It does work, I'm already using it in production on our deployments. But I completely agree that it's a hack and not what I'd want as clean code.

I was looking at the Azure portal calls and it seems like it does a POST call to /Microsoft.Web/sites/{name} which simply updates the hostname binding to enable the SSL binding on the hostname. So logically it would make sense for Pulumi to somehow mimic that behaviour by allowing an existing WebAppHostNameBinding() resource update after the Certificate() creation.

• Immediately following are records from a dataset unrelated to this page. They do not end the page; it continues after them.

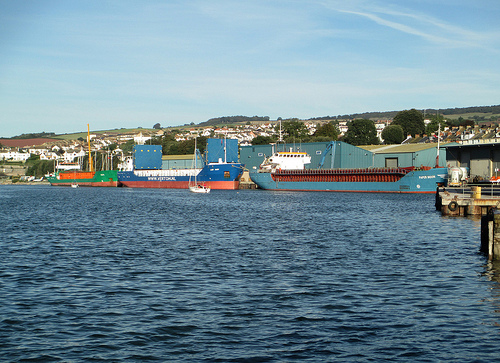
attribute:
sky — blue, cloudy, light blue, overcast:
[59, 2, 335, 90]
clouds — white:
[360, 13, 482, 58]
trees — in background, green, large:
[290, 102, 433, 150]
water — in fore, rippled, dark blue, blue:
[71, 206, 363, 326]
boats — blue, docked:
[59, 153, 443, 191]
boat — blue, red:
[260, 169, 443, 190]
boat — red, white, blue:
[113, 151, 236, 195]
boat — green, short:
[41, 166, 112, 186]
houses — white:
[24, 133, 141, 161]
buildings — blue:
[370, 141, 445, 169]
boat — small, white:
[190, 166, 216, 199]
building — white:
[5, 143, 31, 162]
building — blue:
[249, 137, 442, 170]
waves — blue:
[99, 210, 221, 315]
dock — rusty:
[440, 169, 494, 219]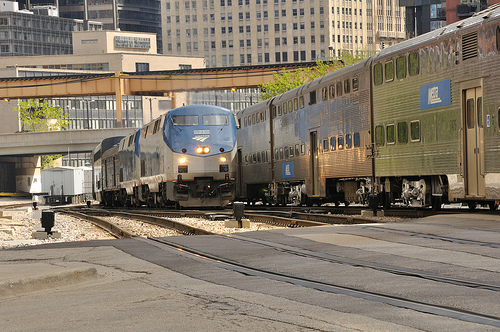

Maybe something like this:

    hostname_bind = web.WebAppHostNameBinding(
        'host_bind_app',
        name=app.name,
        host_name=record_set_cname.fqdn.apply(lambda url: url.strip('.')),
        resource_group_name=resource_group.name,
        site_name=app.name,
    )

    cert_bind = web.Certificate(
        'cert_bind_app',
        canonical_name=record_set_cname.fqdn.apply(lambda url: url.strip('.')),
        host_names=[
            app.default_host_name,
            record_set_cname.fqdn.apply(lambda url: url.strip('.')),
        ],
        opts=pulumi.ResourceOptions(
            delete_before_replace=True,
        ),
        resource_group_name=resource_group.name,
        server_farm_id=app.server_farm_id,
        tags=tags_common,
    )

    hostname_bind.update(
        'host_bind_app',
        host_name=record_set_cname.fqdn.apply(lambda url: url.strip('.')),
        ssl_state=web.SslState.SNI_ENABLED,
        thumbprint=cert_bind.thumbprint,
    )
BabakScript commented 2 years ago

Any update or fix for this?

MattRipia commented 2 years ago

Also having this issue. We are unable to use traffic managers over https routing to WebApps in Azure; we have tried solving the circular dependency between the binding and the certificate without much luck.

donniehale-awh commented 1 year ago

Bump. Any updates here?

Is Pulumi's thinking on this (understandably, I suppose) that since Microsoft's primitives for these capabilities have the circular dependency, it's not something for Pulumi to solve?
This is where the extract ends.